» **EXERCISE PROMPT**:
Within the listing below, the lines to output run from the one containing "[00:02.002]" through the one containing "53: (1091, 489, 1.40)"; copy them exactly and nothing else.

» **INFORMATION GIVEN**:
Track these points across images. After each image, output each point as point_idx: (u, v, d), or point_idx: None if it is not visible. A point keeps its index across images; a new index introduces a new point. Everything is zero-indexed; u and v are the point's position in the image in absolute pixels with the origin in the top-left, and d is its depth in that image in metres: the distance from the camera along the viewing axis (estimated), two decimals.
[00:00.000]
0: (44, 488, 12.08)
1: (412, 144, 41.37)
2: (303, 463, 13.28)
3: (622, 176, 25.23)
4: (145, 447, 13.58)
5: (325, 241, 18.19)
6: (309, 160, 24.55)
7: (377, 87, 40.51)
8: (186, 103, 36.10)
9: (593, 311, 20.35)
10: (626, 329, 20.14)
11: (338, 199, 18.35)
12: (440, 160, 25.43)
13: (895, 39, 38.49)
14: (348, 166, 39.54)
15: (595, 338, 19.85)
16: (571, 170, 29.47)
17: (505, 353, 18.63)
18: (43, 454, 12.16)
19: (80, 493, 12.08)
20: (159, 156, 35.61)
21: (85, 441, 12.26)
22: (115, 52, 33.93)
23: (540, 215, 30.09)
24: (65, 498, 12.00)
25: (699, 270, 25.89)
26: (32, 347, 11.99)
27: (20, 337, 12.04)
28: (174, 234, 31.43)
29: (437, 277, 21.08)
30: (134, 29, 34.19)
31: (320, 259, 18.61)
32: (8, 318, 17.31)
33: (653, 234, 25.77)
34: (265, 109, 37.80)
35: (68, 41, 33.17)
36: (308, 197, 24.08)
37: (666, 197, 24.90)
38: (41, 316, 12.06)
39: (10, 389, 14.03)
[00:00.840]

* * *

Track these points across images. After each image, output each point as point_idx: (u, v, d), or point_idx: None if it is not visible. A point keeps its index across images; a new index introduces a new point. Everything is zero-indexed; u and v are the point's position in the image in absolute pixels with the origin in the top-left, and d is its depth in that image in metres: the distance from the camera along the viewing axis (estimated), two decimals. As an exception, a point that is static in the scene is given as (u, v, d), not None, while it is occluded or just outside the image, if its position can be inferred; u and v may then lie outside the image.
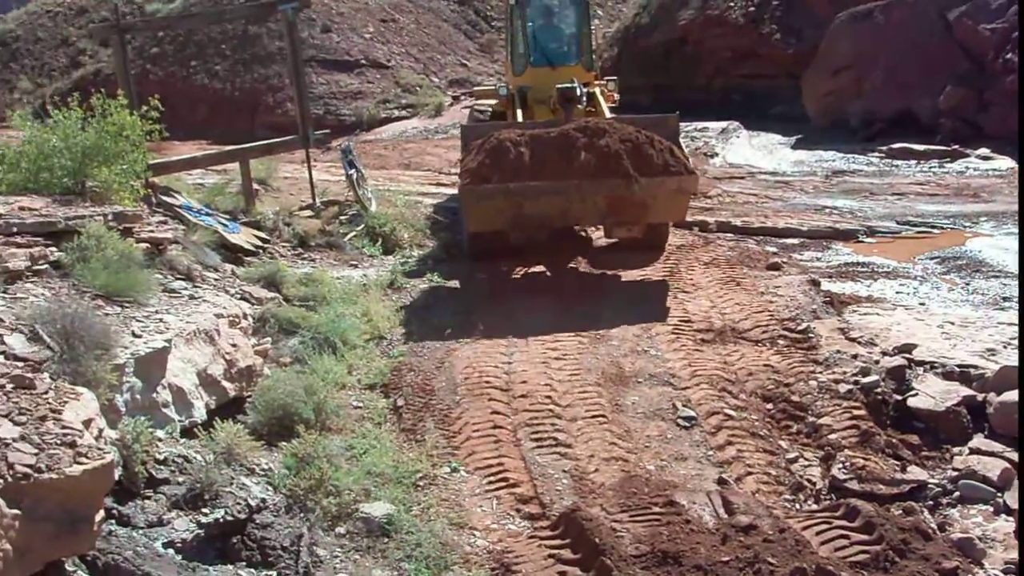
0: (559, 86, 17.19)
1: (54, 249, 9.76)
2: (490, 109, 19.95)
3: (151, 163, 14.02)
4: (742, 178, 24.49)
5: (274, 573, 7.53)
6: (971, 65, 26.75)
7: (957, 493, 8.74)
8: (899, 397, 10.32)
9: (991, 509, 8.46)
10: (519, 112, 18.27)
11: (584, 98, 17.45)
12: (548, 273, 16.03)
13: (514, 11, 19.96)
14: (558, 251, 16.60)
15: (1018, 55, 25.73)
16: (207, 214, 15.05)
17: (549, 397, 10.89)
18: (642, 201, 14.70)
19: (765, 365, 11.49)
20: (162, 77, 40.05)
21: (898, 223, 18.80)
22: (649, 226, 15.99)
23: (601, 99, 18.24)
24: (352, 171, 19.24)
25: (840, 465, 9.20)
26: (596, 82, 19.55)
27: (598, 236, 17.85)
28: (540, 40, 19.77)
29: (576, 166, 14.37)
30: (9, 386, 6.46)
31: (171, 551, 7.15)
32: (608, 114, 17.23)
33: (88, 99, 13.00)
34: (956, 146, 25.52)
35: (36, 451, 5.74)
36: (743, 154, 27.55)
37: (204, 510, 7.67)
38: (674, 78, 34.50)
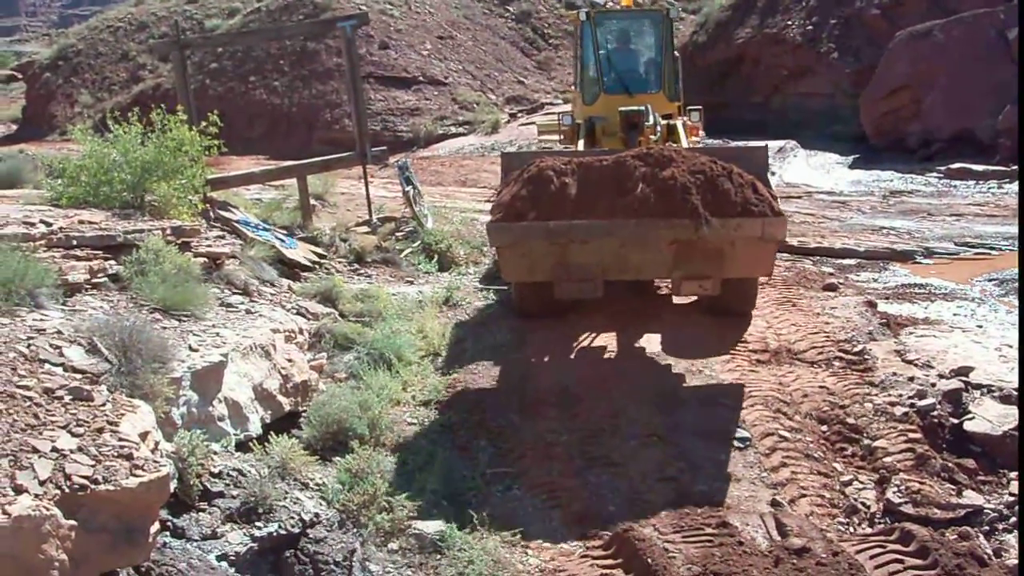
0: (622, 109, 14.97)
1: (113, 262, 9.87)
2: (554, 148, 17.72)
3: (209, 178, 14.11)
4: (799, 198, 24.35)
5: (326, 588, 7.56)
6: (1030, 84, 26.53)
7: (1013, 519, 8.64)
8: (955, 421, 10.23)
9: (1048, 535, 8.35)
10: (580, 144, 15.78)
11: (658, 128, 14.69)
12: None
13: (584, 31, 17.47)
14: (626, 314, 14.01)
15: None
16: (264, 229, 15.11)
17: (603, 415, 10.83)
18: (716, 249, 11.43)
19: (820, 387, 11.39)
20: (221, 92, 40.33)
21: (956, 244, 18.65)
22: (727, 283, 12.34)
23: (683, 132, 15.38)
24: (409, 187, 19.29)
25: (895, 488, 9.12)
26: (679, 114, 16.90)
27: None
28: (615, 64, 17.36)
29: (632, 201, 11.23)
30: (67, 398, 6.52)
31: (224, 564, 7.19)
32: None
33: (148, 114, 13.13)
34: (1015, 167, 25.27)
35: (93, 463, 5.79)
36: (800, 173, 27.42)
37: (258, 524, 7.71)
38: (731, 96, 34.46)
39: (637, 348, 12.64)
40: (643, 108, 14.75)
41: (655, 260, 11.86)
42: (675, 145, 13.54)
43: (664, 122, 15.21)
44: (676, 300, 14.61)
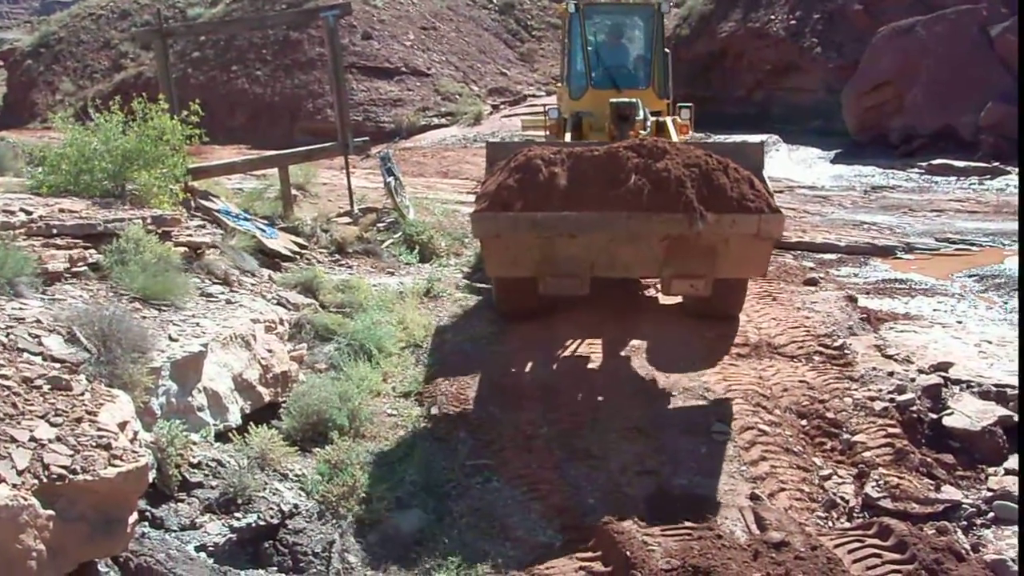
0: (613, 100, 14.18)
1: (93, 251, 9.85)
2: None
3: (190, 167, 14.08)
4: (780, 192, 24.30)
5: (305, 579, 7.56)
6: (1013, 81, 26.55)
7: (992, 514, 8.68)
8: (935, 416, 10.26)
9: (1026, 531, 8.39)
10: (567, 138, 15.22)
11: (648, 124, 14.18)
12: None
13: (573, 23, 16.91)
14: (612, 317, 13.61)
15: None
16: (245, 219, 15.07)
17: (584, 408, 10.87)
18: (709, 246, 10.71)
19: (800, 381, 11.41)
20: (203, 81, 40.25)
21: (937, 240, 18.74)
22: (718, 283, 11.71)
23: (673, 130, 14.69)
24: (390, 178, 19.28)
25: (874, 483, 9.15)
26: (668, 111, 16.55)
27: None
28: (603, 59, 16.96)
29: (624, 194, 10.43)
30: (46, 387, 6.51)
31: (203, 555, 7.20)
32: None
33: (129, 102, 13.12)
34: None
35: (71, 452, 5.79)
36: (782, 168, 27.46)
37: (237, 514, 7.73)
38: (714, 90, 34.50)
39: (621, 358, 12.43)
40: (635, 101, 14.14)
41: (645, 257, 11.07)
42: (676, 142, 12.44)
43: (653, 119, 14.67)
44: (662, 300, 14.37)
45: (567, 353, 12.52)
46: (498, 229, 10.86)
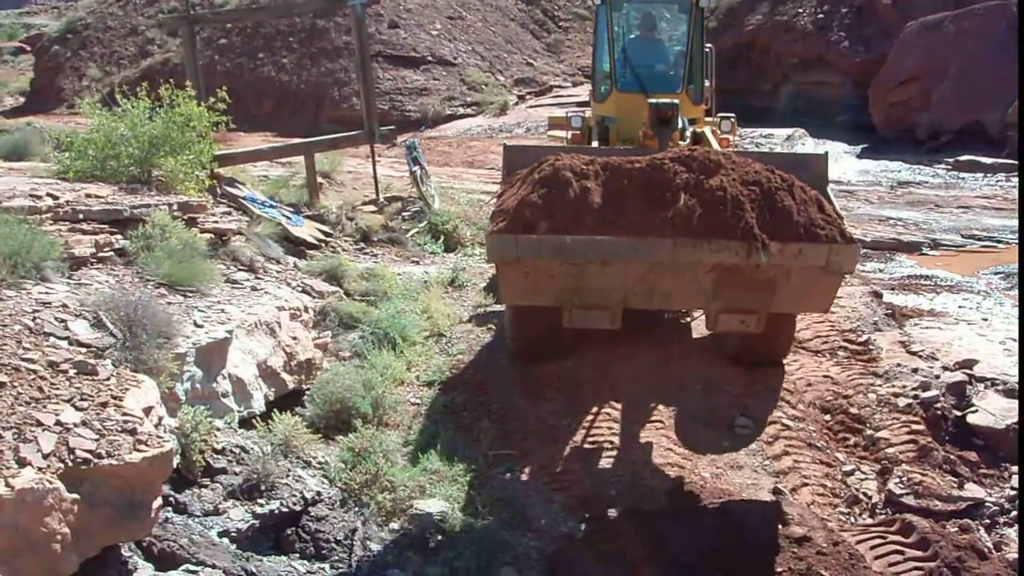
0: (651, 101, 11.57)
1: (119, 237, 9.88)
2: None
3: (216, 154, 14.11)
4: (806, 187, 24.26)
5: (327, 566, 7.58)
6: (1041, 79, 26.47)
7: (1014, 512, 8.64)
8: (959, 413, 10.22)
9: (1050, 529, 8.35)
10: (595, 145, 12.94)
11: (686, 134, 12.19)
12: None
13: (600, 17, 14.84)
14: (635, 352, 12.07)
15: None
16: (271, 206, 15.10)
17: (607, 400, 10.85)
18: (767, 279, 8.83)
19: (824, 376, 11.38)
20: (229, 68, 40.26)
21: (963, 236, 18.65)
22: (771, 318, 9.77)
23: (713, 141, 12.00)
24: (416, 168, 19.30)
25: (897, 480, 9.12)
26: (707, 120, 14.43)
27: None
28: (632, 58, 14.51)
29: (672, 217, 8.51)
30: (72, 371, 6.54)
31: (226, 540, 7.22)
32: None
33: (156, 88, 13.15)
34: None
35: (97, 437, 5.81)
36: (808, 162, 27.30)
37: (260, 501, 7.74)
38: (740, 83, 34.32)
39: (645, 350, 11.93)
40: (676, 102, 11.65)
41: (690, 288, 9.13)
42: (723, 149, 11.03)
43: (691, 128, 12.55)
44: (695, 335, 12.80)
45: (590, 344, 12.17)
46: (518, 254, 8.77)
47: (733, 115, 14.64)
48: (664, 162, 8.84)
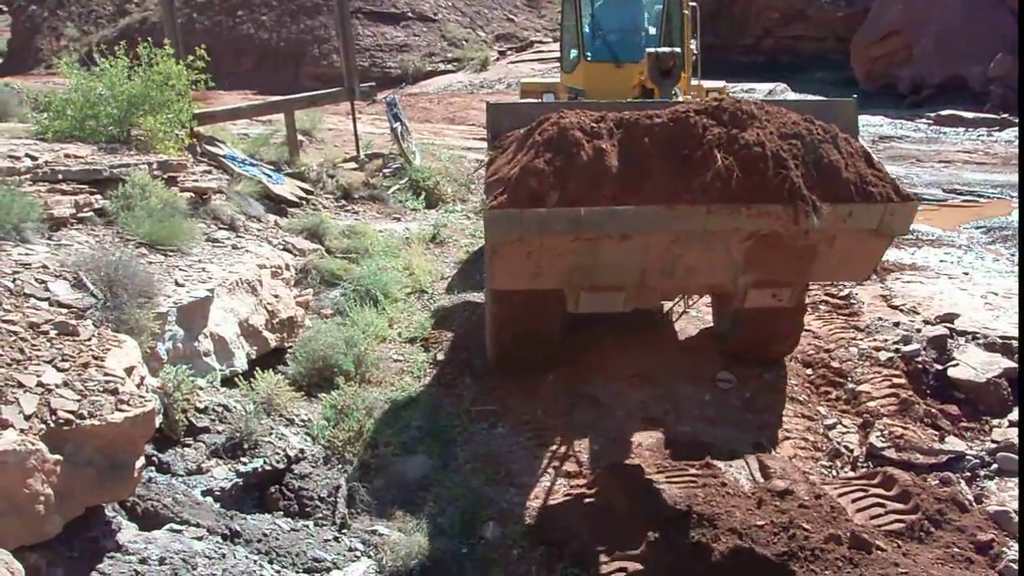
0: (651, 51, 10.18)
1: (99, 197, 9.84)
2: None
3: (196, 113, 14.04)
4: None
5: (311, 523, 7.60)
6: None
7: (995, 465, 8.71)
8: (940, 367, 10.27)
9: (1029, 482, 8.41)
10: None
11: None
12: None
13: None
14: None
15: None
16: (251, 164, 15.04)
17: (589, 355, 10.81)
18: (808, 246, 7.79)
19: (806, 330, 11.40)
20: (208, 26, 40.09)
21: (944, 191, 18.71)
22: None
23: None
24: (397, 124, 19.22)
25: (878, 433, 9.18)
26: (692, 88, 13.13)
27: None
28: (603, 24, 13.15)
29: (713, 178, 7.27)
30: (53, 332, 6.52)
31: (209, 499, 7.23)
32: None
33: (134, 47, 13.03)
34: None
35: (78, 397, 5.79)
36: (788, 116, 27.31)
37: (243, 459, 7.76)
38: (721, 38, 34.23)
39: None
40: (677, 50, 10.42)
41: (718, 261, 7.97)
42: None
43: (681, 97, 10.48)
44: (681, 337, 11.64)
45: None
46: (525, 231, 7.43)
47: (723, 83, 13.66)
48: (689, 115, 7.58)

--

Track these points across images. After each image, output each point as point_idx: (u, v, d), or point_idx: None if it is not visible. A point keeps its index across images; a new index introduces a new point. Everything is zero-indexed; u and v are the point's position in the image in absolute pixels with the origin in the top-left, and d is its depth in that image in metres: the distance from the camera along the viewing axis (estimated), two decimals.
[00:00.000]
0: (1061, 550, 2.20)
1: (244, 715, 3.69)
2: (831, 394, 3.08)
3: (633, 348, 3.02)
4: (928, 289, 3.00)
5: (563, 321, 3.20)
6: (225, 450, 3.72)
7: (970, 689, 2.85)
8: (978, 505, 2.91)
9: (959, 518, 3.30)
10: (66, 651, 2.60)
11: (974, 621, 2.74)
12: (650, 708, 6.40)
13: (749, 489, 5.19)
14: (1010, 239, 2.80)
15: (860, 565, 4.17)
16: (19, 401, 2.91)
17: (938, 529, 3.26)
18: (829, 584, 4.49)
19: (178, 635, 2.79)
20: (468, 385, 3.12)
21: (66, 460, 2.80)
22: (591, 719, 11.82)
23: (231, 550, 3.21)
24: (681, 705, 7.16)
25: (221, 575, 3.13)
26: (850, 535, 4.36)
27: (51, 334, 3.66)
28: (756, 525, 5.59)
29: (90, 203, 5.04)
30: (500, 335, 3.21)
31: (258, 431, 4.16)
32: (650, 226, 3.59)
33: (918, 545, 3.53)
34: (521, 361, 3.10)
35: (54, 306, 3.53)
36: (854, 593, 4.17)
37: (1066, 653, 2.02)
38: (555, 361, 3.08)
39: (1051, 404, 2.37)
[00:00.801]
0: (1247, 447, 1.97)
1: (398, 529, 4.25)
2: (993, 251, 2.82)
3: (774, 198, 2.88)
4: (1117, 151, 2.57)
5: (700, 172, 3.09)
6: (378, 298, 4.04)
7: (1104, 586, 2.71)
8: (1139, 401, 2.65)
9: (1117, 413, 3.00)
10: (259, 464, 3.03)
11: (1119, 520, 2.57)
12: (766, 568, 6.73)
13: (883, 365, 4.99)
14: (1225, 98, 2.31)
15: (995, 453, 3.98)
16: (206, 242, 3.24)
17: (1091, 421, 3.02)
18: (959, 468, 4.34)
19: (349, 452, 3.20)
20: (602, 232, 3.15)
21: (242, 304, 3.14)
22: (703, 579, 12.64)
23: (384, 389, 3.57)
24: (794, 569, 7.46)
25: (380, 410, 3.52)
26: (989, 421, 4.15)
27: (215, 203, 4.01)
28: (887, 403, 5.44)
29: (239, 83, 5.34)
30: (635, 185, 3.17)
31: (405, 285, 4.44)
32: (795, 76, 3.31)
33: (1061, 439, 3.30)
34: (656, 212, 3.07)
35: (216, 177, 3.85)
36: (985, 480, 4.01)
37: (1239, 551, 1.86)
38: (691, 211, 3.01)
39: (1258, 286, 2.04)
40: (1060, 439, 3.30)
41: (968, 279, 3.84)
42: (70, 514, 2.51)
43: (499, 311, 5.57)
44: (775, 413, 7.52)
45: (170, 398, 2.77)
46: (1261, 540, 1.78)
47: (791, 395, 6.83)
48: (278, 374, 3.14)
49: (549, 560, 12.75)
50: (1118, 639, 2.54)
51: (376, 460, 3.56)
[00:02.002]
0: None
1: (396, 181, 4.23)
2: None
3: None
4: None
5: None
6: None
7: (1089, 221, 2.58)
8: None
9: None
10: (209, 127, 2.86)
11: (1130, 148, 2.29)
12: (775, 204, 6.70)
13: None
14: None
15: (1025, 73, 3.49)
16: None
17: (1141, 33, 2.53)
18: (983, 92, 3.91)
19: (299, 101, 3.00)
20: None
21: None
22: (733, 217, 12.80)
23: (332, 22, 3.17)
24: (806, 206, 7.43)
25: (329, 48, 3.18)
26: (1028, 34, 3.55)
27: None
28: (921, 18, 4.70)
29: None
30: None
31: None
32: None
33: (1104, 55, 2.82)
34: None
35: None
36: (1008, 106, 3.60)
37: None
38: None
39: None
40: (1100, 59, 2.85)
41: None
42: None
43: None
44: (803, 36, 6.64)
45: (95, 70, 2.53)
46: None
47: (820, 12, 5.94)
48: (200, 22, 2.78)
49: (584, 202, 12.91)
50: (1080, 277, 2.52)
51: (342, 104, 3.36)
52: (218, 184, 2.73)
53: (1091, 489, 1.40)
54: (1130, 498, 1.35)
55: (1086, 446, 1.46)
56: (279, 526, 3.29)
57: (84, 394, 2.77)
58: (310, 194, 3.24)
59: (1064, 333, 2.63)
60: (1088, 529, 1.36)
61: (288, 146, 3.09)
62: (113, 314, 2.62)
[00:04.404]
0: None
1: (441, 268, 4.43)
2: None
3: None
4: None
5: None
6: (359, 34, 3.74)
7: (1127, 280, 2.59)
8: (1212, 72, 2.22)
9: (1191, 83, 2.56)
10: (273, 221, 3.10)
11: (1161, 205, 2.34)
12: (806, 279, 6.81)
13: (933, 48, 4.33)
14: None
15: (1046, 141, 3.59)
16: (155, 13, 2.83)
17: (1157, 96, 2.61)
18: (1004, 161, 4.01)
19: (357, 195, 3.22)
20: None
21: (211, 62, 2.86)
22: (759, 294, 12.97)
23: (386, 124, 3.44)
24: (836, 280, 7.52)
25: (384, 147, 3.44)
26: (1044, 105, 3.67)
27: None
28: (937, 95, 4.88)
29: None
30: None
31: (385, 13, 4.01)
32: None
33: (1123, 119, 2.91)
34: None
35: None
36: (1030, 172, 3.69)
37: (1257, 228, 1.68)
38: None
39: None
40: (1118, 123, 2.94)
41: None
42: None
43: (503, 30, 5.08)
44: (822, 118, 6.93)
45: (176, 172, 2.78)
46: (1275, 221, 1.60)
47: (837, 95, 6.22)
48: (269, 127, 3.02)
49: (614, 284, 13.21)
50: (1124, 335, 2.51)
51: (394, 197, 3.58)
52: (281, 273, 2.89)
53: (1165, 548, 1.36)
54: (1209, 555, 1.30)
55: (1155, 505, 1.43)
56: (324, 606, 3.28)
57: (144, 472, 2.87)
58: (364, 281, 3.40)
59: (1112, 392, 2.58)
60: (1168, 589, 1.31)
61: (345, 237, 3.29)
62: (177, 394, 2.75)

» **EXPECTED ANSWER**:
[00:02.002]
0: None
1: (396, 181, 4.23)
2: None
3: None
4: None
5: None
6: None
7: (1089, 221, 2.58)
8: None
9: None
10: (209, 127, 2.86)
11: (1130, 148, 2.29)
12: (775, 204, 6.70)
13: None
14: None
15: (1025, 73, 3.49)
16: None
17: (1141, 33, 2.53)
18: (983, 92, 3.91)
19: (299, 101, 3.00)
20: None
21: None
22: (733, 217, 12.80)
23: (332, 22, 3.17)
24: (806, 206, 7.43)
25: (329, 48, 3.18)
26: (1028, 34, 3.55)
27: None
28: (921, 18, 4.70)
29: None
30: None
31: None
32: None
33: (1104, 55, 2.82)
34: None
35: None
36: (1008, 106, 3.60)
37: None
38: None
39: None
40: (1100, 59, 2.85)
41: None
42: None
43: None
44: (803, 36, 6.64)
45: (95, 70, 2.53)
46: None
47: (820, 12, 5.94)
48: (200, 22, 2.78)
49: (584, 202, 12.91)
50: (1080, 277, 2.52)
51: (342, 104, 3.36)
52: (218, 184, 2.73)
53: (1091, 489, 1.40)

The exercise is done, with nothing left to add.